Derive an expression for the fraction of dissociation of a diatomic gas molecule into two gaseous atoms?

Suppose we had a simple dissociation reaction:

`AB(g) -> A(g) + B(g)`

Then the expression for `K_P` would be:

`K_P = (P_A P_B)/(P_(AB))`

where `P_i` is the partial pressure of `i` at equilibrium.

`AB` would dissociate so that its partial pressure decreases by `x` and the partial pressures of `A` and `B` would be `x` each...

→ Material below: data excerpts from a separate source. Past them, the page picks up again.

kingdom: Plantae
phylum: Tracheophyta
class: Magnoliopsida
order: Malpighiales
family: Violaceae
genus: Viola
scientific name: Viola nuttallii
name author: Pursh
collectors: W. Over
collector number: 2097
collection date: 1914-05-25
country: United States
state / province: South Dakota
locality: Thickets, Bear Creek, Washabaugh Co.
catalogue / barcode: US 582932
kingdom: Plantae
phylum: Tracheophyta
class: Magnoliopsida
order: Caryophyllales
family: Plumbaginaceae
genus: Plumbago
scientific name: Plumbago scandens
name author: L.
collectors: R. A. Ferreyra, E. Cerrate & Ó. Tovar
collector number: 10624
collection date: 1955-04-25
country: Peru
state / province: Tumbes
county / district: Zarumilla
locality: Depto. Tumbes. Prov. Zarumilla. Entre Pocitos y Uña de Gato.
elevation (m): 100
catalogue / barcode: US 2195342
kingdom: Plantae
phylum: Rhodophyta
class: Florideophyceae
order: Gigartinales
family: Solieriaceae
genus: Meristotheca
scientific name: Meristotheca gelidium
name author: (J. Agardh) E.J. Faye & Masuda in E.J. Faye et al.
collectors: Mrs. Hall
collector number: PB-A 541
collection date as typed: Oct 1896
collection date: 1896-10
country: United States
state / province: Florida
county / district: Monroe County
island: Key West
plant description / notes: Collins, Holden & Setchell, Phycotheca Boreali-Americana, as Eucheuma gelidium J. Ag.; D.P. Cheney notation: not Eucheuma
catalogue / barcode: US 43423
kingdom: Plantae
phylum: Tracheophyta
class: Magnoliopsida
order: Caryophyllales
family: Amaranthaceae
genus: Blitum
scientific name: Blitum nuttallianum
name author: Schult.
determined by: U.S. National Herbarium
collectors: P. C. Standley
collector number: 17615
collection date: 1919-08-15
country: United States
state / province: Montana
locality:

`=> K_P = x^2/(P_(AB) - x)`

The fraction of dissociation is defined by

`alpha = x/P_(AB)`.

Thus...

`K_P = (alphaP_(AB))^2/(P_(AB) - alphaP_(AB))`

`= (alpha^2P_(AB)^2)/((1 - alpha)P_(AB))`

`= (alpha^2)/(1 - alpha)P_(AB)`

And so...

`K_P - K_Palpha = P_(AB)alpha^2`

`P_(AB)alpha^2 + K_Palpha - K_P = 0`

This becomes a quadratic equation in `alpha`:

`color(blue)(alpha) = (-K_P pm sqrt(K_P^2 - 4(P_(AB))(-K_P)))/(2P_(AB))`

`= (-K_P pm sqrt(K_P^2 + 4K_PP_(AB)))/(2P_(AB))`

`= -K_P/(2P_(AB)) pm (sqrt(K_P^2 + 4K_PP_(AB)))/(2P_(AB))`

`= -K_P/(2P_(AB)) pm sqrt(K_P^2/(4P_(AB)^2) + K_P/P_(AB))`

`= -K_P/(2P_(AB)) pm K_P/(P_(AB))sqrt(1/4 + P_(AB)/K_P)`

`= color(blue)(K_P/(P_(AB))[-1/2 pm sqrt(1/4 + P_(AB)/K_P)])`

I think that's about as simple as I can get it...